Ronghua Li¹Xiaoqian Fu²Chuanwei Li¹Lian Yuan¹Yaozhi Liu³Lin Yang⁴Xiaojia Fang⁵Xiaobin Zhang¹Guangya Zhang¹Xiangdong Du^1*

• ¹Suzhou Guangji Hospital; The Affiliated Guangji Hospital of Soochow University, Suzhou, China
• ²Medical College of Soochow University；The Affiliated Guangji Hospital of Soochow University, Suzhou Guangji Hospital, Suzhou, China
• ³School of Psychiatry, North Sichuan Medical College, Nanchong, China
• ⁴Medical College of Soochow University；Suzhou Guangji Hospital; The Affiliated Guangji Hospital of Soochow University, Suzhou, China
• ⁵Affiliated Mental Health Center & Hangzhou Seventh People’s Hospital, Zhejiang University School of Medicine, Hangzhou, China

Schizophrenia is a multifactorial neuropsychiatric disorder characterized by a wide range of debilitating symptoms and relatively poor clinical outcome, bringing a huge burden of disease.

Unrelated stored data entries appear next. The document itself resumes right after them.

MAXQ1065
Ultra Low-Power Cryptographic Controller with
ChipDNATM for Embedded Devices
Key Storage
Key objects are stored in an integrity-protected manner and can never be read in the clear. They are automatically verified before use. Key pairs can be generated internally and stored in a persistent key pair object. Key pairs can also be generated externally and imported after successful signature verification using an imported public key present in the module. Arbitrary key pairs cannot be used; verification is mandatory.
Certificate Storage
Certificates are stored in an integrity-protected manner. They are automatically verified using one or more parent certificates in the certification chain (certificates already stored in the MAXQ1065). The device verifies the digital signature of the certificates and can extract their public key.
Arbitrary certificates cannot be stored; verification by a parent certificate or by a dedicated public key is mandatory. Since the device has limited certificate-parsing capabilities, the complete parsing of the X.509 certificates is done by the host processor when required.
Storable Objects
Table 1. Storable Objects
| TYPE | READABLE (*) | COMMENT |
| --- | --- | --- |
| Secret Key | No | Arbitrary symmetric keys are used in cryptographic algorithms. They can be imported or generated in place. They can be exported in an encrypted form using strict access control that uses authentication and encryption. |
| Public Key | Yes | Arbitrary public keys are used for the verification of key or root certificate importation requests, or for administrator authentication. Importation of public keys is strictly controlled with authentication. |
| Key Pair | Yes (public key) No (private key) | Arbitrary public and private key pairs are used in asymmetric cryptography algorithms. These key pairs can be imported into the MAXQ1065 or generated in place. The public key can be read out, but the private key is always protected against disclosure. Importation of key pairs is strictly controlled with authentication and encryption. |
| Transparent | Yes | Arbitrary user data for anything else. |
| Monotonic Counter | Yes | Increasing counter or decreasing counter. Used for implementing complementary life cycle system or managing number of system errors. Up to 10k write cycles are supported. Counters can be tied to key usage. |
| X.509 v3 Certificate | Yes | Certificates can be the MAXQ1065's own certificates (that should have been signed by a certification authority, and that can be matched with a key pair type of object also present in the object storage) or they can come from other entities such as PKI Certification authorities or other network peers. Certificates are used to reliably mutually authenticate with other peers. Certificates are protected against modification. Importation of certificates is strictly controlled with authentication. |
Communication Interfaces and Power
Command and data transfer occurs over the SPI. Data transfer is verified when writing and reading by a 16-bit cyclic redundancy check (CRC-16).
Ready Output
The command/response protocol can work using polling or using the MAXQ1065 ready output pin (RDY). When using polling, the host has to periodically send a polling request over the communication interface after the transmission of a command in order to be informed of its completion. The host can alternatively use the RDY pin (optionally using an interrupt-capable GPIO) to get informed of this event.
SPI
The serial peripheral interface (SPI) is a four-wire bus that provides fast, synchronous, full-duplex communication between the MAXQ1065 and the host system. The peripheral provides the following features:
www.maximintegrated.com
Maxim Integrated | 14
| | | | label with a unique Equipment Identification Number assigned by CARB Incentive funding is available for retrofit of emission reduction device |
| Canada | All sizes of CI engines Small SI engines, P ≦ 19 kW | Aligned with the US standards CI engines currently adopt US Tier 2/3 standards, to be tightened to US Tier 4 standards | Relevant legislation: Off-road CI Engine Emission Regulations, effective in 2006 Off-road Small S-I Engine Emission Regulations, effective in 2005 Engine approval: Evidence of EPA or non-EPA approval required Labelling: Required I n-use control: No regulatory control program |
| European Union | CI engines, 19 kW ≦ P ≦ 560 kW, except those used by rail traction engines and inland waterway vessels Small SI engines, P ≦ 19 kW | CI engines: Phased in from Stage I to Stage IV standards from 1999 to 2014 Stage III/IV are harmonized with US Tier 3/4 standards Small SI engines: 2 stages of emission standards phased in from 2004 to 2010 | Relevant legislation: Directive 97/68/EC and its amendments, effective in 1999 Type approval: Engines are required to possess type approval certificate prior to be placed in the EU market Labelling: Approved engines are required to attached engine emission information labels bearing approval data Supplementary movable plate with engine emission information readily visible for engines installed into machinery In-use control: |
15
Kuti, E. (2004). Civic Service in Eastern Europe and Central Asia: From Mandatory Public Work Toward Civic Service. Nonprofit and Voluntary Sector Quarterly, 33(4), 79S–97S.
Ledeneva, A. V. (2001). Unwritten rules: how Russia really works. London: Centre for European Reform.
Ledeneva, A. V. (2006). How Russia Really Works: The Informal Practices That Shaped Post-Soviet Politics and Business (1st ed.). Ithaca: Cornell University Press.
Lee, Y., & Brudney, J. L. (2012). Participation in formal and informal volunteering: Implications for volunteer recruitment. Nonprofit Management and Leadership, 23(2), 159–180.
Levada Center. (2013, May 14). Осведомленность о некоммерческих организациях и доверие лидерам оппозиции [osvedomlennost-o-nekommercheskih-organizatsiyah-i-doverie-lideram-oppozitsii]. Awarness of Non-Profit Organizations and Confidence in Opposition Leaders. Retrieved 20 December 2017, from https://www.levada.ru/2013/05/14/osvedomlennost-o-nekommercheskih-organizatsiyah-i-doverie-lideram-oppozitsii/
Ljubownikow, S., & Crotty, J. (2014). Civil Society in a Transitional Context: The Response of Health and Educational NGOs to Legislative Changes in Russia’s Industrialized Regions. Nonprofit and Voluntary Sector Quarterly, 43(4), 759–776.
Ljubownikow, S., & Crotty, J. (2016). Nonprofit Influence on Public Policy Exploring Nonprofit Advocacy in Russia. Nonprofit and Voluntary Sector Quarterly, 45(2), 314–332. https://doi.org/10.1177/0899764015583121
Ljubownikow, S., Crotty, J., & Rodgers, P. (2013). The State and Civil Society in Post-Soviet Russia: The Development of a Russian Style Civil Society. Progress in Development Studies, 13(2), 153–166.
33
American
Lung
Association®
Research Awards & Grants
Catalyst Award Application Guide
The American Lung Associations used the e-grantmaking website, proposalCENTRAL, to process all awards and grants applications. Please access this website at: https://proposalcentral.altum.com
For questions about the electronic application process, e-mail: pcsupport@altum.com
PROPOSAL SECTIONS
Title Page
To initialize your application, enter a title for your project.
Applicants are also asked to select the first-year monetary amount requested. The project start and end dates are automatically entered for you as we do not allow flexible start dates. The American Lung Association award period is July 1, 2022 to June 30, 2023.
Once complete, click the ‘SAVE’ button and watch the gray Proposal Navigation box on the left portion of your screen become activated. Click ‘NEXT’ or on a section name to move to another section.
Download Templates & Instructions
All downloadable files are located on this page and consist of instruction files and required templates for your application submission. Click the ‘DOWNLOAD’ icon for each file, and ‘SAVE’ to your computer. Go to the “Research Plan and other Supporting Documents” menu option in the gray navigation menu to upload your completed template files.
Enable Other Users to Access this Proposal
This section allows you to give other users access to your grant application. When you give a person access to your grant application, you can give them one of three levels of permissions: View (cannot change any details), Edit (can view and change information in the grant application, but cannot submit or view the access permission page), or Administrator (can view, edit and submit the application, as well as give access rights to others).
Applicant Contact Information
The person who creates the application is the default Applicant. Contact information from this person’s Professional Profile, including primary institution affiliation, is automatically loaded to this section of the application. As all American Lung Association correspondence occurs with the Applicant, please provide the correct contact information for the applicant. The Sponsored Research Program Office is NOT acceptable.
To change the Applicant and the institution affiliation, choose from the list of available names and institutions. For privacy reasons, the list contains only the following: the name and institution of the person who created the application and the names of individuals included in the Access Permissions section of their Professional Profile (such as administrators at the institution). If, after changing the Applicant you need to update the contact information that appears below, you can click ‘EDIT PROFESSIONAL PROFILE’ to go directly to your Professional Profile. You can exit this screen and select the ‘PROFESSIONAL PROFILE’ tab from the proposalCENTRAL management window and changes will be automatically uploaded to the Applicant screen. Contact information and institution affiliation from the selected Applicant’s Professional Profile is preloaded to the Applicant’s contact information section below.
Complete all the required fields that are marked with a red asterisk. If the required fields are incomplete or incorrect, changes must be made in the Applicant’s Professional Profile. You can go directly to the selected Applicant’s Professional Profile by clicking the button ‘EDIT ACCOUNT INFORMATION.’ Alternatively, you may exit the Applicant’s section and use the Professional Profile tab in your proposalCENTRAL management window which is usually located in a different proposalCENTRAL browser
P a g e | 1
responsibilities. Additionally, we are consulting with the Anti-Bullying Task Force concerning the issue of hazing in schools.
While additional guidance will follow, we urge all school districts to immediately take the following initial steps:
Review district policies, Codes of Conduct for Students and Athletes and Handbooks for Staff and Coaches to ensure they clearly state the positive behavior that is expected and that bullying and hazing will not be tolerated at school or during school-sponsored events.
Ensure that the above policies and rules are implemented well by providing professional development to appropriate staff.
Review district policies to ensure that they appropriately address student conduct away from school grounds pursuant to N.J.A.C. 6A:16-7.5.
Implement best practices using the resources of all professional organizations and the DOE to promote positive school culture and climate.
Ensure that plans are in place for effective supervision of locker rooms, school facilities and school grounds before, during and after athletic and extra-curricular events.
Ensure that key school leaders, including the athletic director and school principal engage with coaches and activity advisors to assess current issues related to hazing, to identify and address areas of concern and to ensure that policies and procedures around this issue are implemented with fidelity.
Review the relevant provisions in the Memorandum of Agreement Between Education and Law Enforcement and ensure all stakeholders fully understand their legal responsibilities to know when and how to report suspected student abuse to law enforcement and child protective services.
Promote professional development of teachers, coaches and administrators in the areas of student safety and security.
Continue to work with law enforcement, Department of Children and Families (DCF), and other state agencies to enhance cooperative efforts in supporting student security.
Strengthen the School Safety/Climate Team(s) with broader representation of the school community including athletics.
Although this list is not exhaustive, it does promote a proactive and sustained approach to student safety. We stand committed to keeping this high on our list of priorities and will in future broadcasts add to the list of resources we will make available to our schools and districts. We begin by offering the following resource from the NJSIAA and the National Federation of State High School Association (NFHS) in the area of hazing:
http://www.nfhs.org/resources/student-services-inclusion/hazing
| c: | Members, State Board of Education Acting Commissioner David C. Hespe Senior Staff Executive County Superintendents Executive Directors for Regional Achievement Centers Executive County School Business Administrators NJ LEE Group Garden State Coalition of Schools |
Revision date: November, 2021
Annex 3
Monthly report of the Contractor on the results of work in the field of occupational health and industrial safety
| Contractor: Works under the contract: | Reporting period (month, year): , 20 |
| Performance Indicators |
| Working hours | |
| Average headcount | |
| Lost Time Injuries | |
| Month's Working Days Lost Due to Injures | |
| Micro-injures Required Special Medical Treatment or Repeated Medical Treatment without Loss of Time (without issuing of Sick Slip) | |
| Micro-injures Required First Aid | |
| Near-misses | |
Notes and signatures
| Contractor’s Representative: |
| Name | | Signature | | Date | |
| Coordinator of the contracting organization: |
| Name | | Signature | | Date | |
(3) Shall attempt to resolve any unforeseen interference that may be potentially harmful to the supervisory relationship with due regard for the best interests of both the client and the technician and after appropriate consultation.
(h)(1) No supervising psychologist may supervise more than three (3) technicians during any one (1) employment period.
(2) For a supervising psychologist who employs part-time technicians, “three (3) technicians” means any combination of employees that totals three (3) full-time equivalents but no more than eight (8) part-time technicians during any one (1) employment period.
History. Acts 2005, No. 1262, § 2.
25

However, the underlying pathological mechanism of this disease remains unclear. We aimed to use mass spectrometry to complete proteomics analysis to find biomarkers related to schizophrenia in peripheral blood, which can provide some biomarker for the pathology, diagnosis or treatment of schizophrenia and the focus of future research. This study was a cross-sectional case-control study involving 46 patients with schizophrenia and 43 healthy controls. All subjects were collected early morning fasting cubital venous blood, completed the collection of general demographic data and clinical scale evaluation. At last, the blood samples of all subjects were subjected to mass spectrometry analysis, combined with bioinformatics analysis, to identify and screen differential proteins. Using nominal P<0.05 (uncorrected) and fold change > 1.5 or < 0.67, 34 proteins were prioritized, among which 22 proteins were up-regulated and 12 were down-regulated;these candidates require false discovery rate controlled verification. Gene ontology over-representation analysis suggested trends in cellular component organization and cell adhesion molecule binding, with no false discovery rate correction. Kyoto encyclopedia of genes and genomes functional enrichment analysis showed that the differential proteins were mainly involved in mitogen-activated protein kinase signaling pathways. Our research indicates that neural cell adhesion molecule L1, integrin alpha-M, alpha-actinin-1, filamin-A and profilin-1 which are associated with cytoskeleton, synapse and immunity were preliminarily screened as candidate protein markers for schizophrenia. Moreover, mitogen-activated protein kinase signaling pathway may be related to the pathology of schizophrenia, and PI3K-Akt signaling pathway may be related to the efficacy and side effects of antipsychotic drugs.